_PASSAGE PROVIDED_.
I suppose I will keep up with the news reporting in case American “media” fucks it up as usual.
Scolar Visari
7 years ago
The missile strike appears to have had very little effect. A couple of small bunker hangers destroyed, some exposed infrastructure on fire but the runways are (predictably) undamaged and the MiGs left out in the open didn’t suffer a scratch. Depending on who one asks, most of the missiles didn’t seem to hit anything in particular, as if they weren’t intended to.
Yet it was a small airfield and nothing more. Syria can still produce and deploy chemical weapons, and now Russia’s pledging to improve the country’s anti-aircraft defenses. Way to play one’s crappy hand early in the game and go for broke.
Wait, does Trump know how to play Poker? Perhaps I should’ve used a different analogy? Way to go to Pewter City Gym with just one’s level 5 Charmander and only use growl? Yeah, I think anyone should understand that one.
Though since is the Deflector in Chief we’re discussing, I suppose it’s to be expected that there’d be a lot of bluster over a blatant distraction that might as well have been a few firecrackers set off in the neighbor’s driveway. I don’t think anyone, aside from the paid trolls that infest Yahoo News, could seriously think that a man who attacked intervention in Syria over the last several years and was quite willing to leave refugees there to die just started giving a damn about them in the middle of a campaign controversy.
@Scolar Visari
After the initial panic of impending nuclear destruction, everyone’s gonna go back to Trump’s Russia connections, especially when he pretty much warned Putin that it would happen, and the strike just so happened to hit a completely inconsequential area.
The nuclear option was involed by the GOP, expect this to bite them long term, if there is even a long term.
numerobis
7 years ago
Scolar Visari: the US has the ability to bomb the shit out of everything. Even if this was just a quick warning shot that won’t stop Assad from much, the US can, if it wants, completely halt Assad’s air force.
The problem is that Russia is pretty deeply embedded there. If we bomb Assad’s forces, we bomb Russia’s forces.
In a post on Facebook, the Russian prime minister, Dmitry Medvedev, has written about “completely ruined relations” between Russia and the US.
Plus Russia is going to strengthen Syria’s air forces.
If the strike was ran by Russia, was coordinated by Russia, could they be using it as an excuse to…Declare war? In so confused.
dreemr
7 years ago
I haven’t read all the comments yet – I will – but I had to come down here just to cry out
With all the bullshit that’s been happening
The Senate no longer a useful Senate, our government falling apart
The gassing of babies and children again again
Fighting constantly with xenophobic idiots who refuse to see reality and substitute their own
This shit-for-brains bizarre clown still in charge
Learning some hard fucking family shit from my only child two days ago, that he kept a secret for 8 years
I have been weeping for 3 days and I don’t know when I will stop. I will stop, I know. But right now, things look very hard and very dire. I am wiped out. Time will be a friend to me. It has been a hard 3 months.

_DATASET CONTENT_.

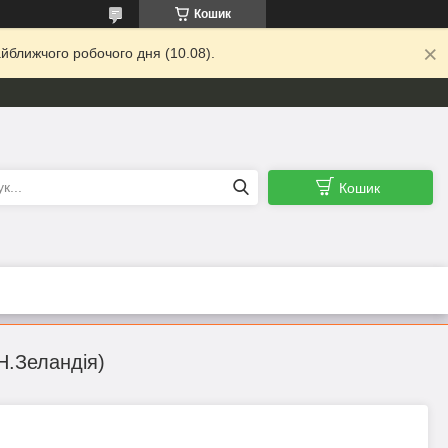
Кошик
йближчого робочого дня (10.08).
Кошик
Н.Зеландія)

--

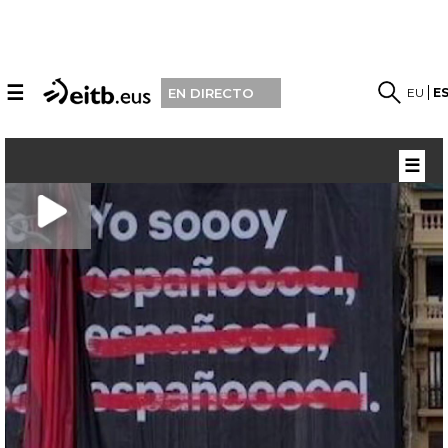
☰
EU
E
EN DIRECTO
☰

_JOB ITEM_.
Continue the comment thread about the missile strike on the Syrian airfield from the point where it stops.

_OUTPUT FOR THIS EXERCISE_.
Hugs to anyone here who wants or needs one. Carry on. Be brave.
Boo
7 years ago
This metropole/periphery divide as a sort of meta global urban/rural split is compelling.
numerobis makes a good point about Nunavut, but my wandering mind then considers how Canada itself was somewhat of a British periphery for the longest time.
I’ve long had a fascination for the convenient detritus of colonialism, mostly small far flung islands run from afar for their naval strategics.
.
What have flags brought us? What have symbols, or nationalism? Only death. Constant, and pointless death
“Nationalism of one kind or another was the cause of most of the genocide of the twentieth century. Flags are bits of colored cloth that governments use first to shrink-wrap people’s minds and then as ceremonial shrouds to bury the dead.”
― Arundhati Roy, War Talk
She’s underestimating, though; it’s been the cause of most of the genocide ever.
This news just pushes me a bit further in an unhappy direction.
If I may ask, why is this an unhappy thought separate from the war itself? I mean, nationalism is shit; we should avoid it. What’s bad about that realisation?
It reminds me of Ghaddafi (sic) who was the leader of an evil empire in 1984 (according to Reagan) then he was just another foreign leader until the Arab Spring, which ultimately led to his assassination. Why? As always, it was about how much he was willing to let the oil conglomerates take. For Shell, the choice is between paying something to a leader you don’t like in a relatively stable environment, or paying nothing and dealing with civil war. Six of one, half dozen of another.
At some point they decide that uppity leaders like Assad are more trouble than the war. Civilian deaths? Who cares, we have security!
Grrrrrrr
Imaginary Petal
7 years ago
This is what I know right now:
– Spendrups truck mowed people down on Drottninggatan in central Stockholm, then crashed into the Åhléns store.
– At least 2 people dead. Police statement says “a few”.
– “Many” injured.
– Threat level raised in entire country.
– Presumed terrorist attack.
– The largest terrorist threat to Sweden is jihadist.
– Two persons have been brought in for interrogation (reasons unknown).
– A photo of an unknown person has been released, as police want to find the person (suspected perpetrator).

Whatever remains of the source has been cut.